INFORMATION GIVEN
------

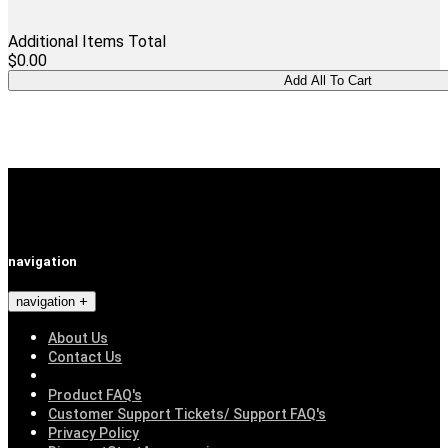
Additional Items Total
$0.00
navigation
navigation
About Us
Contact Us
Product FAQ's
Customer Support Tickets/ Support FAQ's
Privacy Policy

------

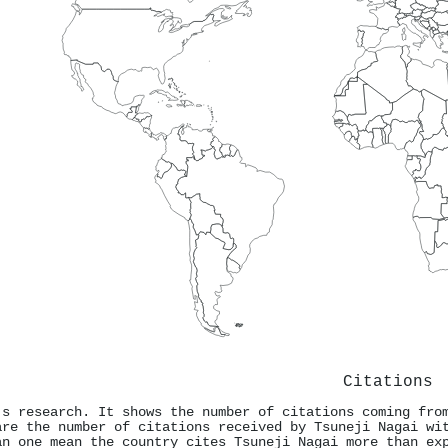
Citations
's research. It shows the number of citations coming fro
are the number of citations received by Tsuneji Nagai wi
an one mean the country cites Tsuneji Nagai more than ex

------

WHAT THE TASK ASKS
Copy the lines above exactly. Start with the line containing "Additional Items Total", end with the line containing "Privacy Policy", and include both.

TASK ANSWER
Additional Items Total
$0.00
navigation
navigation
About Us
Contact Us
Product FAQ's
Customer Support Tickets/ Support FAQ's
Privacy Policy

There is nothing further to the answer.